After recapping some of the Fire’s specs, Phillips resumed his seemingly harsh criticism, writing, “As an assembly of physical components, the Fire lives at the bottom of the tablet food chain—and this limits what the Fire can actually do as a piece of mobile hardware.”

“But all those consumers who pre-ordered the Fire knew this going in, right?” he asks sarcastically.

And yet, this critic’s feedback wasn’t all negative.
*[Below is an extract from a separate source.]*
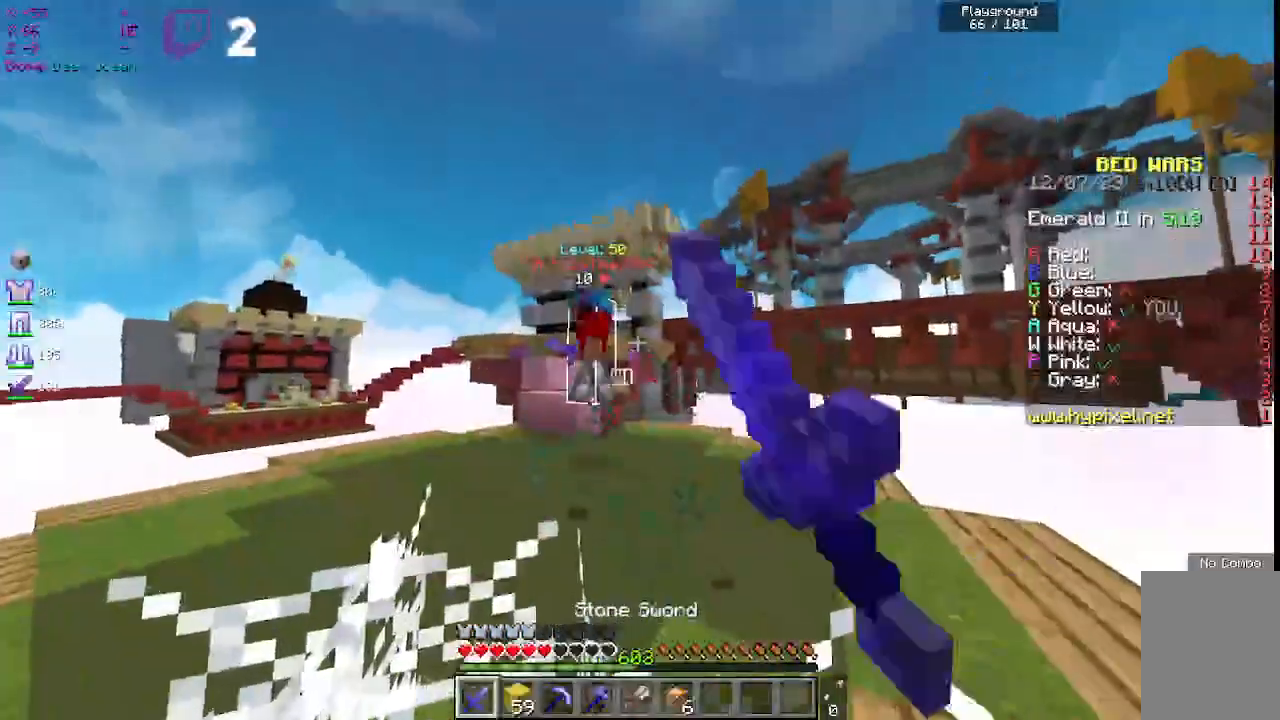
{"keys": ["w"], "mouse": ["left"], "events": [[117, "a", "down"], [217, "a", "up"]]}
At one point, even he seems to be impressed with the Fire’s handling when it comes to video content: “For $200 you get a perfectly serviceable video player that can stream from three key, big-name sources.” Turning his attention to the tablet’s Amazon Shop feature, Phillips refers to the shopping experience as a “touch-control dream.”

Nevertheless, when it came to his final opinion of the Kindle Fire—especially matched up against the iPad—Phillips remained undeterred.

“iPad killer? No, the Kindle Fire is not,” he concludes with a clear sense of confidence. “But the press has definitely supercharged Amazon’s product launch with a level of hype and enthusiasm that would make Apple proud.”

Yet again, it seems we are left with a conclusion not unlike most situations involving consumer products. Mac versus PC, Chevy versus Ford, Colgate versus Crest—no matter what the matchup may be, consumers seem to possess an innate predisposition for taking sides, irrespective of which product, if any, the empirical data determines to be superior. In other words, consumer loyalty speaks more to the culture that has been cultivated by a company than it does to the specs of a given product.

Of course, there will always be critics who know which features they think consumers should give priority to, and if they’re good critics, they will be able to present their points-of-view in such a convincing manner that their opinions will seem incontestable.

But at the end of the day, that’s all they are—opinions.